Markets do burst and crash. Real estate is a market like any other. Remember the stock market fueled by the Internet? KaBOOM!

There are a number of theories to explain the growth cycle that tourism destinations go through over time. As a destination matures and attracts differing types of tourists, its growth process is likely to change.

This has happened since the time of the Romans. New-found paradises go through a defined cycle: The phases of the cycle are exploration, involvement, development, consolidation, stagnation and decline and/or rejuvenation.

Tourist attractions do not exist during the exploration phase. Nosara was just a dream, Manuel Antonio was desolate and no one had even heard of Dominical. There were no tourists around anywhere.

Little by little, the drifters and explorers, common to this phase involve locals into providing tourism services. Over time, visitors arrive and there is more and more development.

Tourism officials and business persons invest heavily in advertising and the development of tourist attractions catered specifically to the individual and mass-market traveler types. As a result, the destination benefits from increasing rates of arrivals growth.

Does this sound familiar? Just look around Costa Rica. Type the words “Costa Rica” into any Internet search engine. Advertising about this country is exploding. E-mails about fabulous real estate deals inundate the cyber highway every day.

Time passes and, at a point, the market begins to consolidate and visitor numbers slow. Aging infrastructure characterizes the destination. Around the time when peak arrival numbers are at their highest, the market becomes unfashionable and things start to turn around. Stagnation sets in and it becomes difficult to maintain arrivals. After the stagnation regime, the destination enters the decline stage, where it either dies or rejuvenates.

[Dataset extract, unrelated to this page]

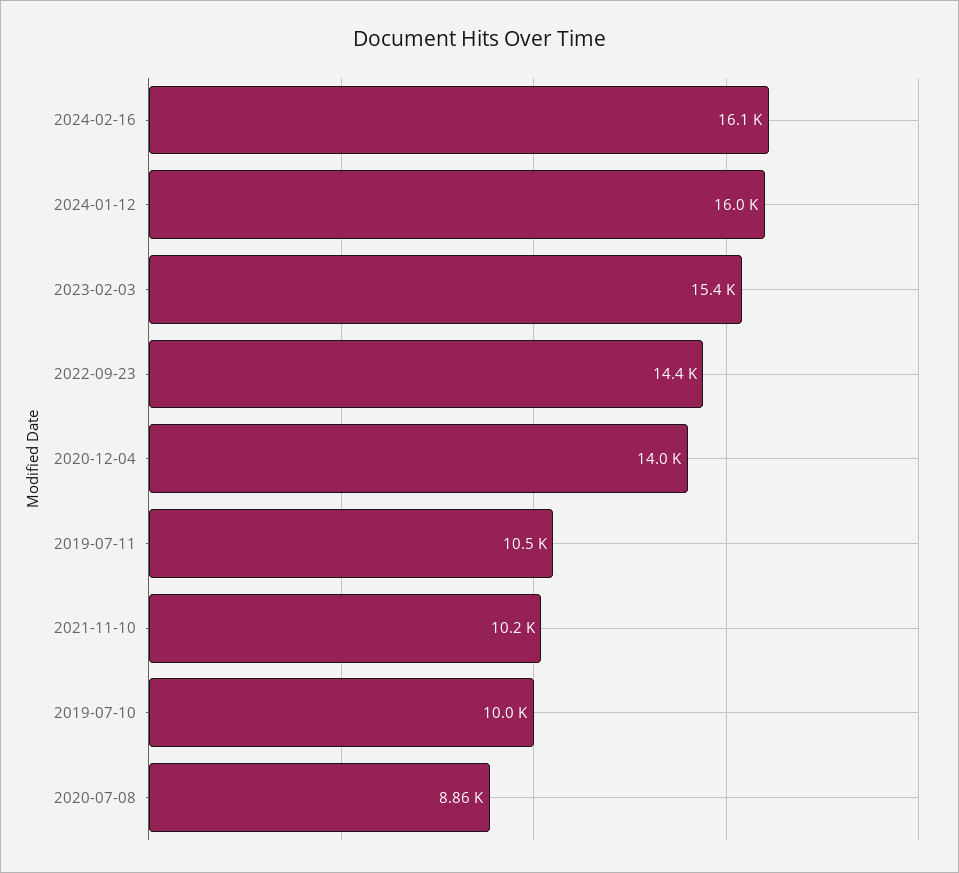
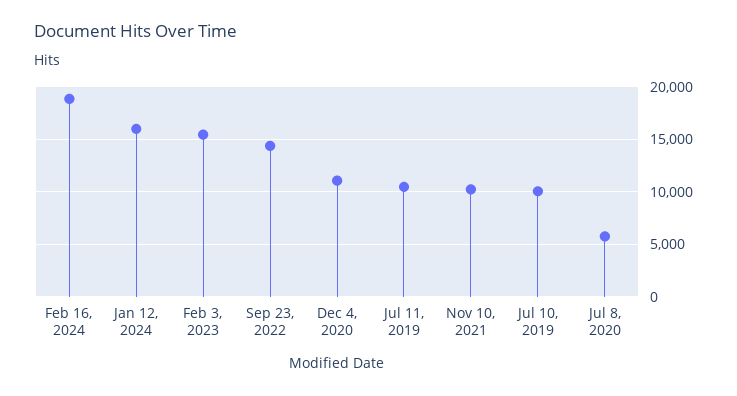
2024-02-16: 16100 -> 19000
2020-12-04: 14000 -> 11000
2020-07-08: 8860 -> 6000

Where is Costa Rica in this cycle? What are the risks to investing in this country?

Costa Rica has already had one mini setback in its recent history. Old timers remember. In the 1970s Costa Rica was in a development phase. It was during this time the country gave incredible incentives to invest here. Tax-free status given to tourism companies, for up to 12 years, to make investments made projects flourish. Liberal tax exonerations enticed retired and independently wealthy people to make Costa Rica home.

Then came the war in Nicaragua in the 1980s. Tourism dropped off heavily. Real estate prices fell fast. The world forgot all about Costa Rica until Oscar Arias won the Nobel Peace Prize in 1987 and put the country back on the international map.

Over the past couple of years, Costa Rica has canceled almost all of its incentives. Immigration laws are so unwelcoming it is embarrassing. This picture is not one of encouraging more growth from the outside.

The point to this essay is, do not invest blindly into anything just because it has a pretty package. If Costa Rica is of interest as an investment, understand it is in a cycle.

It could be on the up side or the down side. Consider the external factors to any investment. Right now, there are grumblings again in Nicaragua.

When investing, do a sensitivity analysis. This means study the possible effects adverse changes may have on a project. Determine a risk reward ratio. In other words, know how much you have to gain vs. how much you have to lose.

Good vision is what makes the world, and money, go ’round.